# detcon

**Repository Path**: mirrors_deepmind/detcon

## Basic Information

- **Project Name**: detcon
- **Description**: No description available
- **Primary Language**: Unknown
- **License**: Apache-2.0
- **Default Branch**: main
- **Homepage**: None
- **GVP Project**: No

## Statistics

- **Stars**: 0
- **Forks**: 0
- **Created**: 2021-10-22
- **Last Updated**: 2025-10-05

## Categories & Tags

**Categories**: Uncategorized

**Tags**: None

## README

# Code for DetCon

This repository contains code for the ICCV 2021 paper
["Efficient Visual Pretraining with Contrastive Detection"](https://arxiv.org/abs/2103.10957)
by Olivier J. Hénaff, Skanda Koppula, Jean-Baptiste Alayrac, Aaron van den Oord,
Oriol Vinyals, João Carreira.

This repository includes sample code to run pretraining with DetCon. In
particular, we're providing a sample script for generating the Felzenzwalb
segmentations for ImageNet images (using `skimage`) and a pre-training
experiment setup (dataloader, augmentation pipeline, optimization config, and
loss definition) that describes the DetCon-B(YOL) model described in the paper.
The original code uses a large grid of TPUs and internal infrastructure for
training, but we've extracted the key DetCon loss+experiment in this folder so
that external groups can have a reference should they want to explore
a similar approaches.

This repository builds heavily from the
[BYOL open source release](https://github.com/deepmind/deepmind-research/tree/master/byol),
so speed-up tricks and features in that setup may likely translate to the code
here.

## Running this code

Running `./setup.sh` will create and activate a virtualenv and install all
necessary dependencies.

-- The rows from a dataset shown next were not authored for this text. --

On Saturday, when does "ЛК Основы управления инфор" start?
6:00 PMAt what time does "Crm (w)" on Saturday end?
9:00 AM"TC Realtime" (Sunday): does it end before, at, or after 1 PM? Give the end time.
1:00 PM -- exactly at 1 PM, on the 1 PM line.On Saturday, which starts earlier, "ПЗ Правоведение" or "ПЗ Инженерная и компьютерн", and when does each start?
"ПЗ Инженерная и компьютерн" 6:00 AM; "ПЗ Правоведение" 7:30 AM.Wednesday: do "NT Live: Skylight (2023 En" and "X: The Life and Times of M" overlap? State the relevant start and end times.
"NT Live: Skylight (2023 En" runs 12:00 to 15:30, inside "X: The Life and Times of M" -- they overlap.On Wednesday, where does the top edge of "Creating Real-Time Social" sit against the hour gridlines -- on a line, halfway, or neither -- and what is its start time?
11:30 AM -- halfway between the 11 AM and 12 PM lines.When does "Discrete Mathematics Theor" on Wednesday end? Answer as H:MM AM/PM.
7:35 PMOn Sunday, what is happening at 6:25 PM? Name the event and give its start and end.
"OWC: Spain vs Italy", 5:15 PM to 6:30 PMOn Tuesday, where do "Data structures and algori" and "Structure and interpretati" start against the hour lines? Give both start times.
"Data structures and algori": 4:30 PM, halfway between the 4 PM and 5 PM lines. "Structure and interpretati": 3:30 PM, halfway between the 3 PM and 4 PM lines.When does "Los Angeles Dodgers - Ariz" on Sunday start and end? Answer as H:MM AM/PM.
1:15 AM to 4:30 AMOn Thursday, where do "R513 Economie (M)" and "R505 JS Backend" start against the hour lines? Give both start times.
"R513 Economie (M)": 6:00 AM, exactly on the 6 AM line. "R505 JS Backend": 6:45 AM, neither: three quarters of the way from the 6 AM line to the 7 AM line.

To enter the environment after running `setup.sh`, run
`source /tmp/detcon_venv/bin/activate`.

Running `bash test.sh` will run a single training step on a mock
image/Felzenszwalb mask as a simple validation that all dependencies are set up
correctly and the DetCon pre-training can run smoothly. On our 16-core machine,
running on CPU, we find this takes around 3-4 minutes.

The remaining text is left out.